__TASK BRIEF__. Exact copy, pictures excluded: please retype every record below.

*** DATA SUPPLIED Section Begins ***

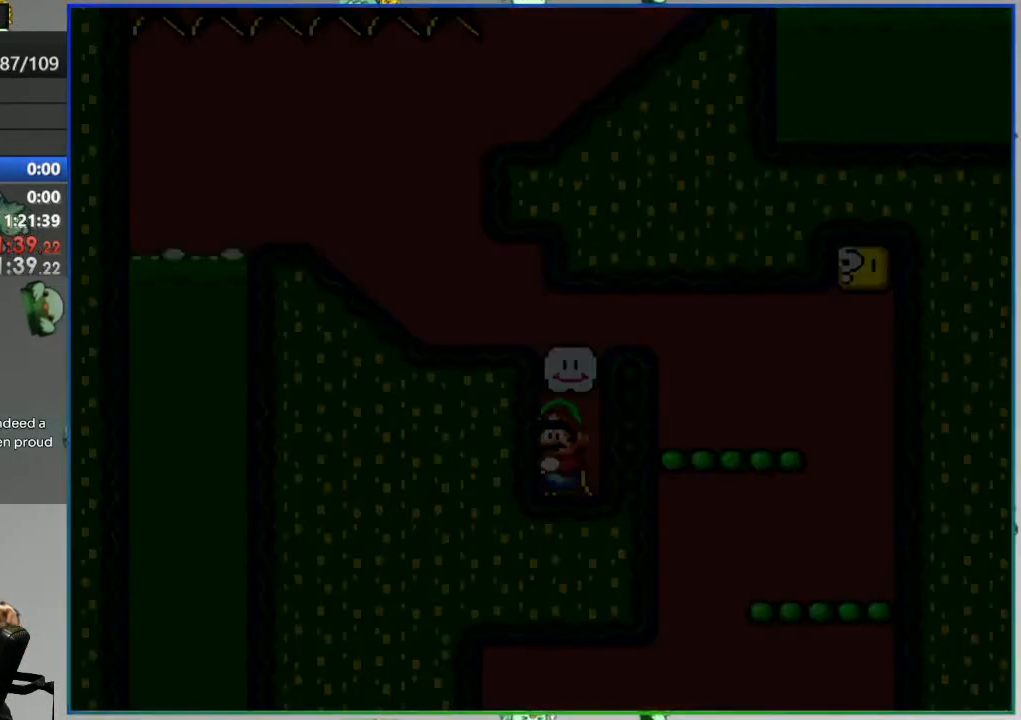
{"buttons": [], "events": []}
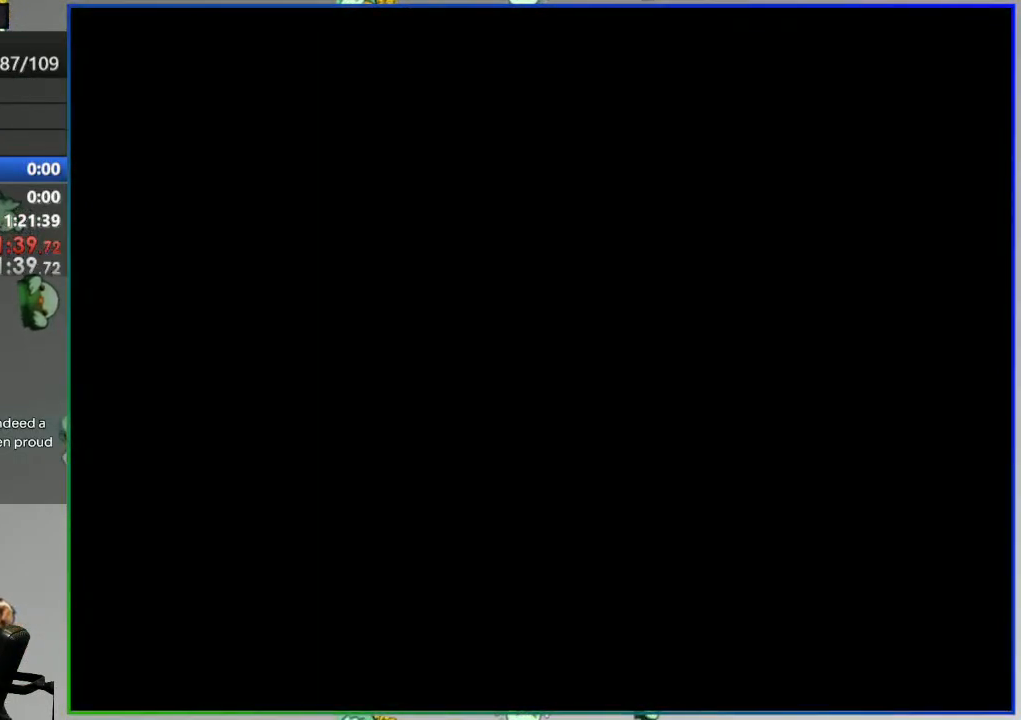
{"buttons": [], "events": []}
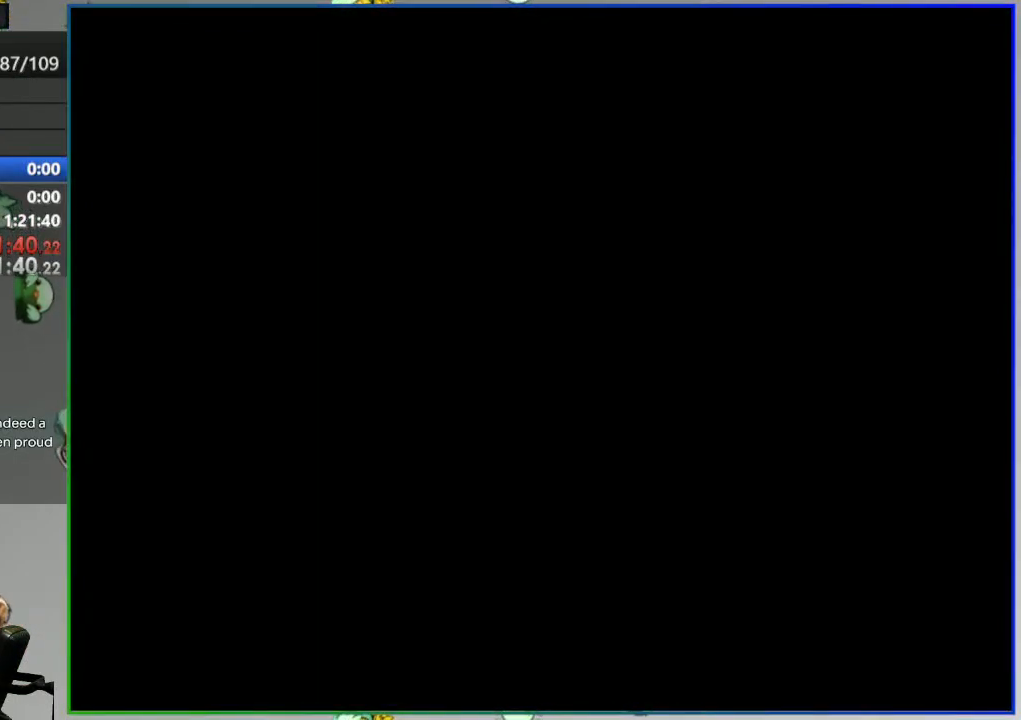
{"buttons": [], "events": []}
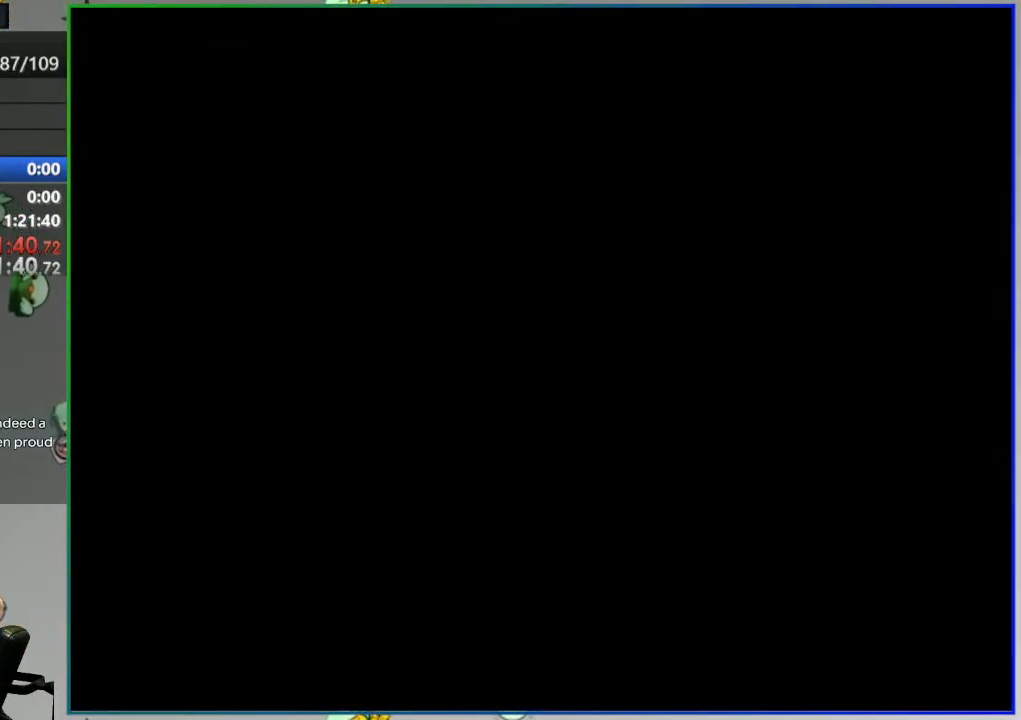
{"buttons": [], "events": []}
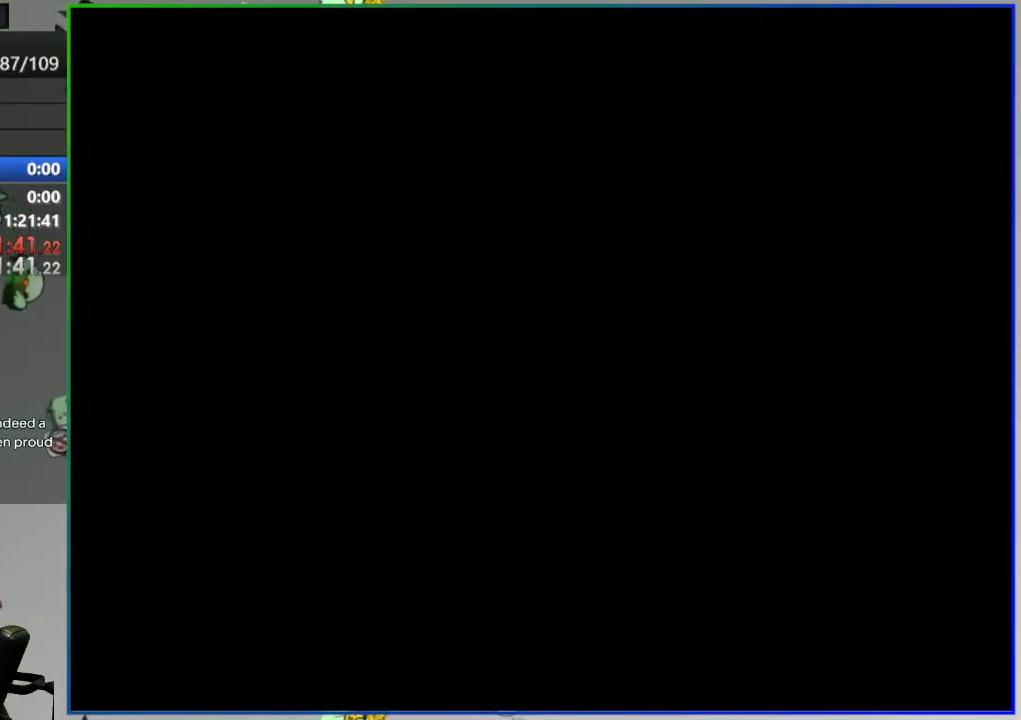
{"buttons": [], "events": []}
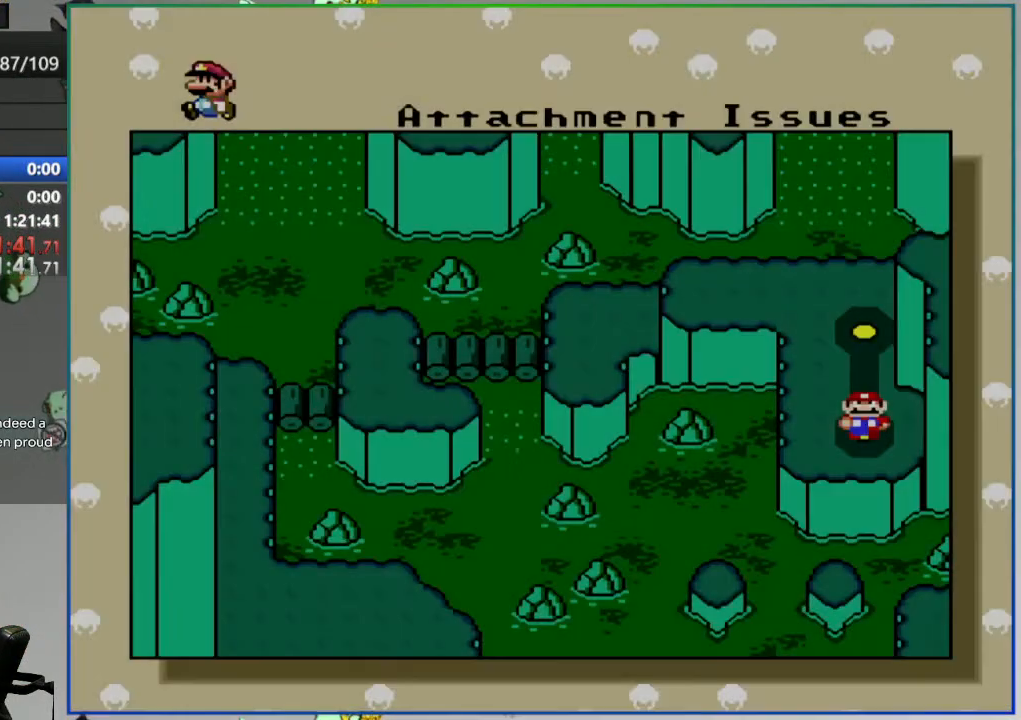
{"buttons": [], "events": [[100, "A", "down"], [183, "A", "up"], [267, "A", "down"], [333, "A", "up"], [400, "A", "down"], [483, "A", "up"]]}
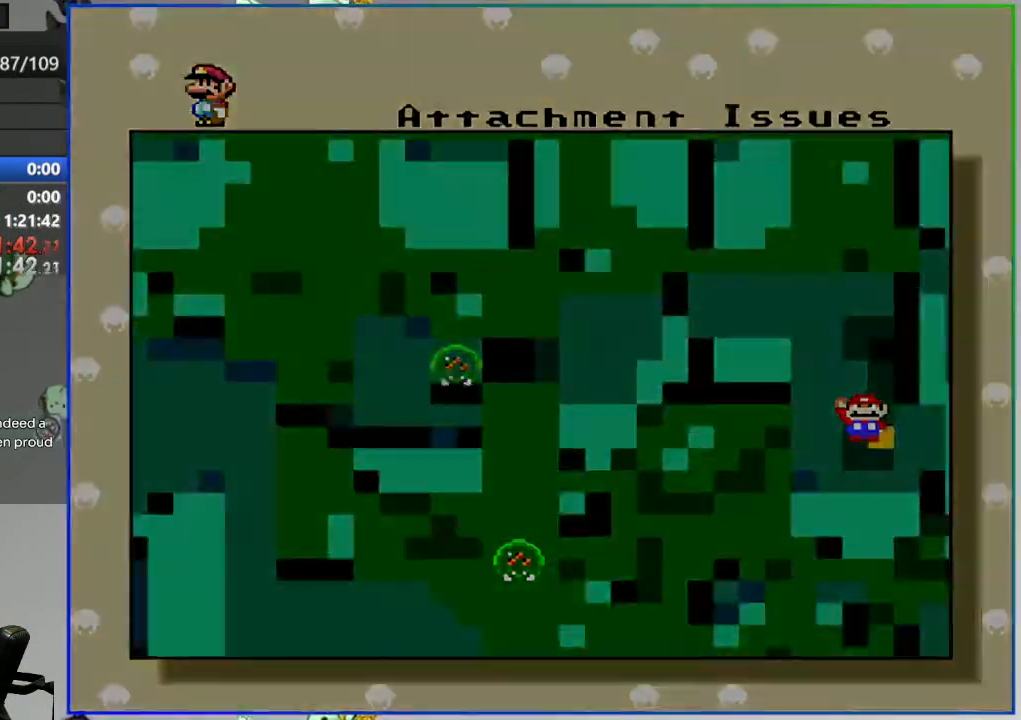
{"buttons": [], "events": []}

*** DATA SUPPLIED Section Ends ***

__RESULT OF THIS EXERCISE__.
{"buttons": [], "events": []}
{"buttons": [], "events": []}
{"buttons": [], "events": []}
{"buttons": [], "events": []}
{"buttons": [], "events": []}
{"buttons": [], "events": [[100, "A", "down"], [183, "A", "up"], [267, "A", "down"], [333, "A", "up"], [400, "A", "down"], [483, "A", "up"]]}
{"buttons": [], "events": []}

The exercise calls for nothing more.